Create a GitLab proxy
We could engineer a proxy server for GitLab which accepts requests with tokens that don’t expire, keeps a mapping of such long-lived tokens to actual GitLab tokens, and forwards requests to GitLab after substituting the correct token. This proxy would then have a mechanism to rotate all GitLab Access Tokens it’s aware of. It could serve as a drop-in replacement for the GitLab API, and could be used by any tooling that needs to access the GitLab API using a GitLab Access Token.
Rationale
Automating the management of the Commodore CI/CD configuration brings us additional advantages beyond simply avoiding having to rotate each token each year. This automation would also eliminate the manual setup steps, making cluster setup an even smoother experience.
By comparison, switching to SSH Deploy Keys would represent a step backwards in our efforts to scale and automate as much as possible: The same amount of manual steps are required as before, and on top of that, SSH keys are slightly more tricky to manage than the GitLab access tokens. On top of that, switching to SSH keys requires considerable migration effort; that time is much better spent building an automation instead.
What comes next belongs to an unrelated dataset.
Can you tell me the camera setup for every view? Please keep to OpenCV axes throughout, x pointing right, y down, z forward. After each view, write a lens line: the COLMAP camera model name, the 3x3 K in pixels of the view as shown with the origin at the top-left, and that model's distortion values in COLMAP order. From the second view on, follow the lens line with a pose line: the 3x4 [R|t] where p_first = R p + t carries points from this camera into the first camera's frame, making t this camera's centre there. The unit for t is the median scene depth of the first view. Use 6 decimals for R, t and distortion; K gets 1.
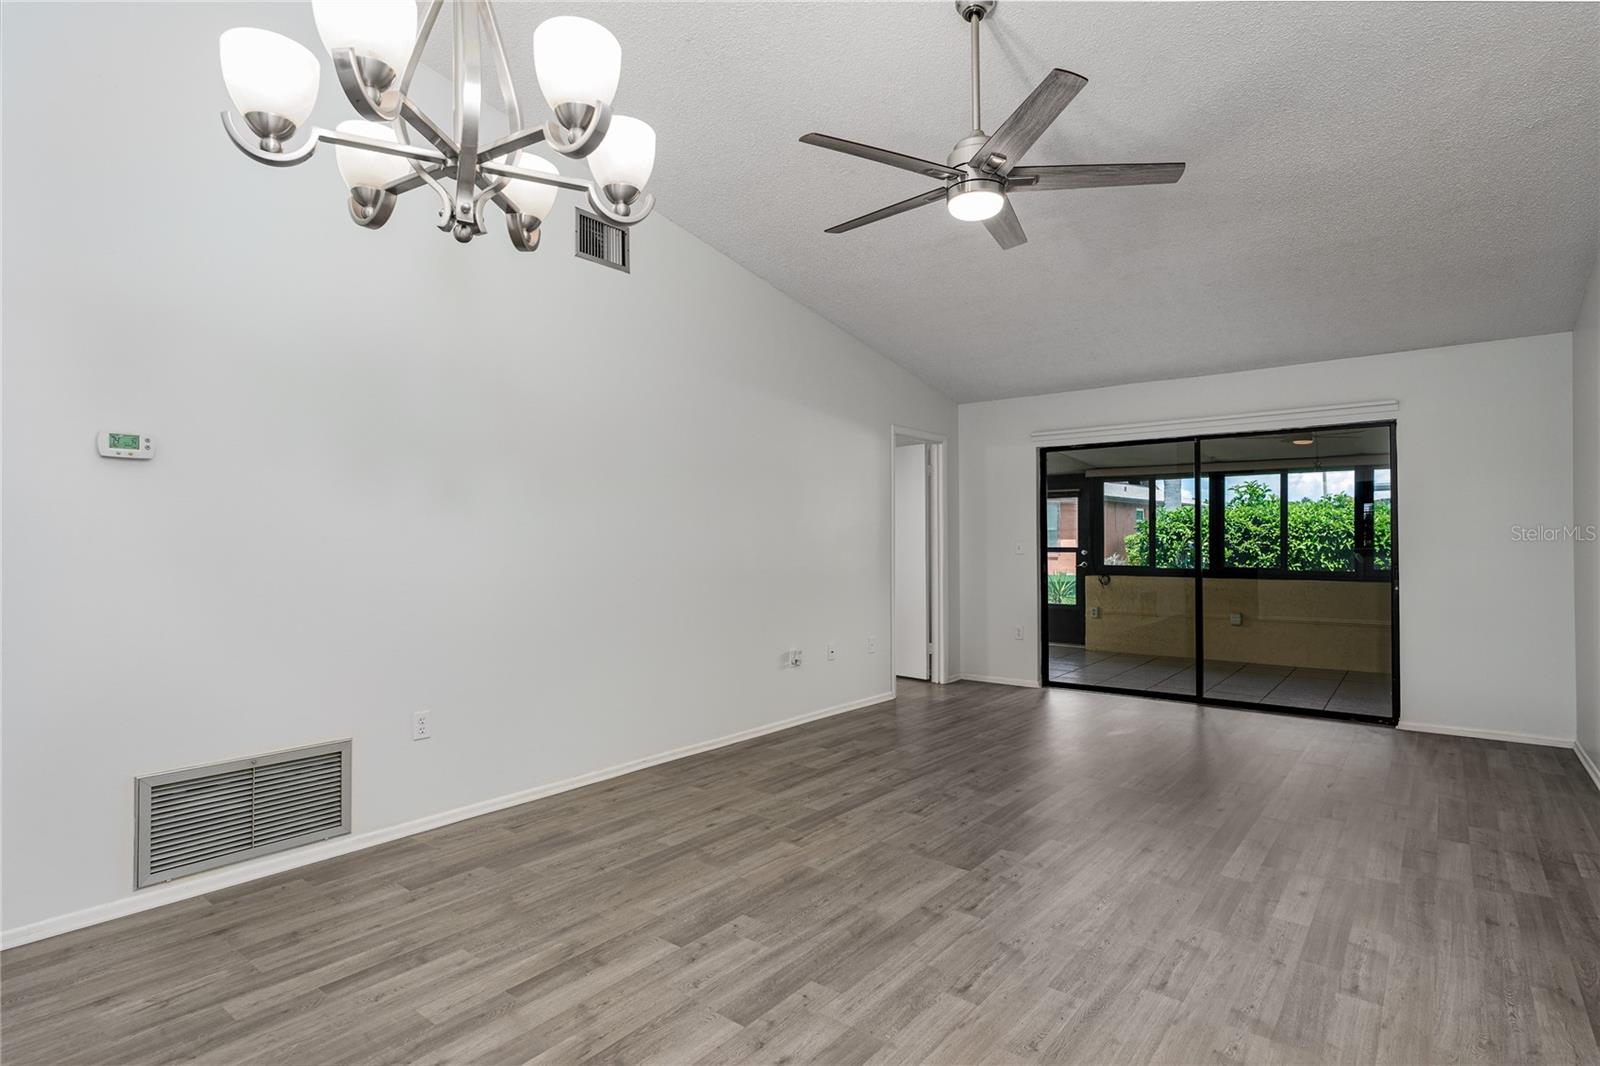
lens RADIAL K [[813.2, 0, 792.3], [0, 813.2, 532.8], [0, 0, 1]] dist [-0.002285, -0.000491]
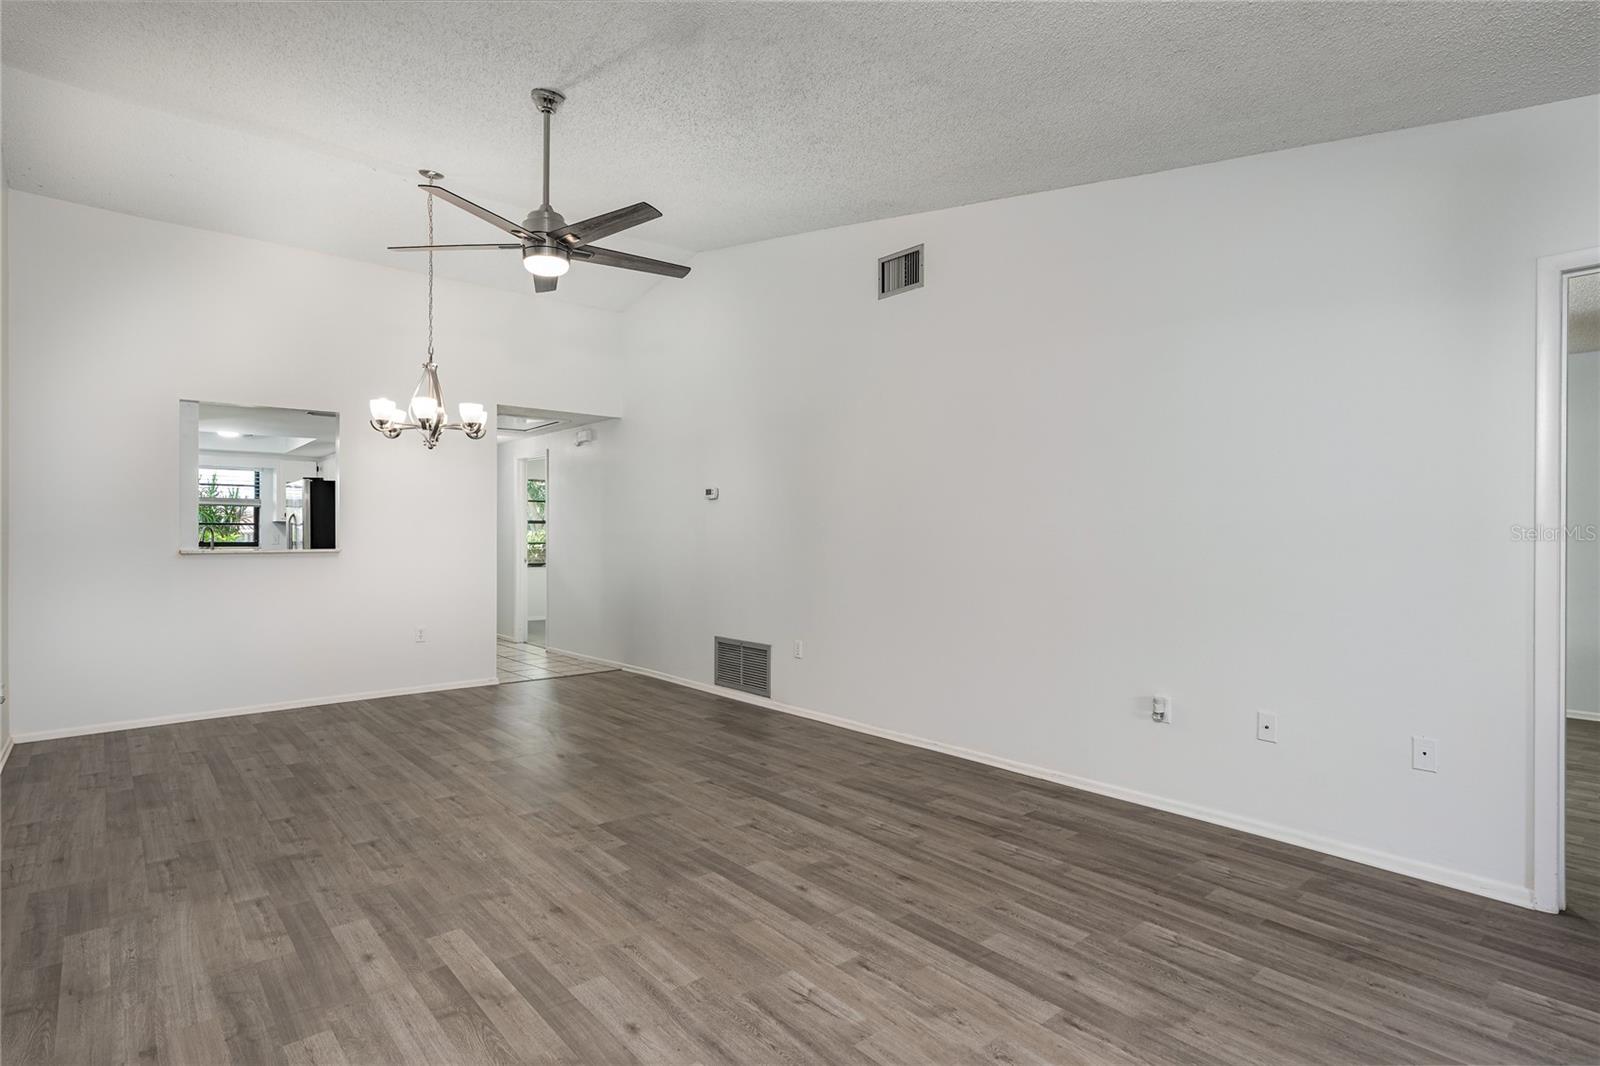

Similarly, creating a GitLab proxy so we can continue using long-lived tokens requires a large engineering effort, which is better invested into building sensible automation. A GitLab proxy would provide the advantage of being useful for other tooling beyond Project Syn. However, we would still have to rotate every token once, and tokens would still have to be initially created manually. And since the Commodore CI/CD setup constitutes the vast majority of our GitLab access tokens, the advantage of this solution isn’t as large as it may seem.
In summary, automating the Commodore CI/CD configuration is the cleanest solution, and while it only solves the underlying problem in part, it does handle the majority of our access tokens and improves the setup process as well.